Leonardo conta que hoje, na turma em que está, consegue manter o interesse no conteúdo. “O fato de ser dois anos adiantado não me atrapalha em nada. Acompanho muito bem os conteúdos, principalmente, a área de exatas, que é a que mais gosto, e me sinto maduro para assumir aos novos desafios. Além da escola, busco estudar sobre outras áreas que tenho interesse como idiomas, por exemplo”, diz o estudante que tem se dedicado ao inglês, alemão, francês e espanhol por conta própria.
O menino apaixonado por robótica, que faz perguntas a todo tempo e não perde a chance de jogar videogame, também tem habilidades musicais. Desde os 4 anos se destaca na bateria, além de também tocar outros instrumentos de percussão e de teclas. “Educar uma criança com estas características é um desafio diário e incessante. Após passar por muitas situações difíceis, inclusive, a rejeição, hoje já conseguimos lidar bem com a situação”, completa Juliana.
Apesar das características e interesses semelhantes, Aimée e Leonardo percorreram caminhos diferentes até aqui. Nascida na Argentina e filha de uma saltenha (norte da Argentina) com um guyanês, ela mora em Natal desde 1 ano de idade. Hoje, estuda no 3º ano do Fundamental I e não foi adiantada. “Escolhemos ir acompanhando as experiências de formação dela em parceria com uma psicóloga especializada em altas habilidades, as professoras da turma, a coordenadora pedagógica e a diretora da escola. Ela não tem acelerado ainda, mas existe essa possibilidade, se mais à frente for necessário”, pontua a mãe, Ana Echazu.
Com apenas oito anos, Aimée é fluente em português, espanhol e tem um nível intermediário de inglês. Gosta bastante de línguas e se dedica a aprender japonês, italiano, tailandês e alemão de forma autônoma. Mas Aimée também gosta de outro tipo de linguagens. Há mais de dois anos, ela faz aulas de programação na escola Yadaa, de São Paulo. Lá desenvolveu o ‘Falador’, um mini app tradutor experimental e está desenvolvendo conhecimentos em python. Gosta de ciências, artes e leituras.
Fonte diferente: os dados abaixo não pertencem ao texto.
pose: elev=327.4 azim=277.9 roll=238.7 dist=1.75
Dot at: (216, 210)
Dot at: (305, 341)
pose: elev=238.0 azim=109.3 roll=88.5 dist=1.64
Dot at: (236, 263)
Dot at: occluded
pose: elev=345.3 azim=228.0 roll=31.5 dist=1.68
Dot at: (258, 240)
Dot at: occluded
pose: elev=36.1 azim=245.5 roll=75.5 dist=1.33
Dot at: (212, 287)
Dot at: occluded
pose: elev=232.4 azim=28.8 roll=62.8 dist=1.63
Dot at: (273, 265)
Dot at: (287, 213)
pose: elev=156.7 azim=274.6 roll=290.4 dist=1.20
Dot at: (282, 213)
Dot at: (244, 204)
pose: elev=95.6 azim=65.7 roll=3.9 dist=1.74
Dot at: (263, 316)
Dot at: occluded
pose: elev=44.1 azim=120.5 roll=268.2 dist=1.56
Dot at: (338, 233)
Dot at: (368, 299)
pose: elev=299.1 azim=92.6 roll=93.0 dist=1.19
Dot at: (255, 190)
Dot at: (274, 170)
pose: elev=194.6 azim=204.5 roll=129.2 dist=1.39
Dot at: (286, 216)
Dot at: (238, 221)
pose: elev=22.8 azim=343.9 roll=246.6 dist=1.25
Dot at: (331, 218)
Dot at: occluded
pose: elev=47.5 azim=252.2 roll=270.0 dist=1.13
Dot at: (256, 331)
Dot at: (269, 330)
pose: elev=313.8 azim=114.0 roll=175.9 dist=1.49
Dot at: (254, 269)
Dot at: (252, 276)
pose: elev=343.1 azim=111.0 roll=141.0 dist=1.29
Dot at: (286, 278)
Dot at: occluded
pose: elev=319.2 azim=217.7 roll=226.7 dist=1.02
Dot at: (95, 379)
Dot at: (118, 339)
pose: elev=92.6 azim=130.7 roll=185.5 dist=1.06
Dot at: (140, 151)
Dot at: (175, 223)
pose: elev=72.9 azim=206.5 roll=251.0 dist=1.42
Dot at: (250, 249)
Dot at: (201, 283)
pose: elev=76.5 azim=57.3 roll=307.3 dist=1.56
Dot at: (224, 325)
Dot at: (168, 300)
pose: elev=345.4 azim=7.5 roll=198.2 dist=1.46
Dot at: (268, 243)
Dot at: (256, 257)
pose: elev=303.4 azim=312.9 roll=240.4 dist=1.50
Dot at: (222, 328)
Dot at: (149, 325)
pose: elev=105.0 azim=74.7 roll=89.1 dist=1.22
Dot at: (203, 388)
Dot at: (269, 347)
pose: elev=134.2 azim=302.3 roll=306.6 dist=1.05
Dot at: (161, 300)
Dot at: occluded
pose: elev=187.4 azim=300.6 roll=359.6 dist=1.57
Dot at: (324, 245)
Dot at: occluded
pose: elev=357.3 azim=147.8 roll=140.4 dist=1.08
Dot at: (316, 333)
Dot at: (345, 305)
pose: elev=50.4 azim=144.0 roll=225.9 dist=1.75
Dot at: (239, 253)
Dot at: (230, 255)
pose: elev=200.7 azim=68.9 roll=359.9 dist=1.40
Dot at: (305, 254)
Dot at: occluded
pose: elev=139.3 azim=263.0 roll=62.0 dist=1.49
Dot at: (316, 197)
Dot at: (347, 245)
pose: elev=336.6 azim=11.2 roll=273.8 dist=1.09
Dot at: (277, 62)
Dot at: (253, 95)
Faz aulas de ballet e está na busca constante por um conhecimento cheio de sensibilidade.
Questionada sobre os maiores desafios que têm enfrentado, a mãe de Aimée conta alguns. “A incessante curiosidade, a inquietude após terminar as provas muito antes das outras crianças e não ter o que fazer, a necessidade de experimentar técnicas novas e compartilhá-las com a turma e uma sensibilidade grande perante a dor do/a outro/a”, finaliza Ana Echazu.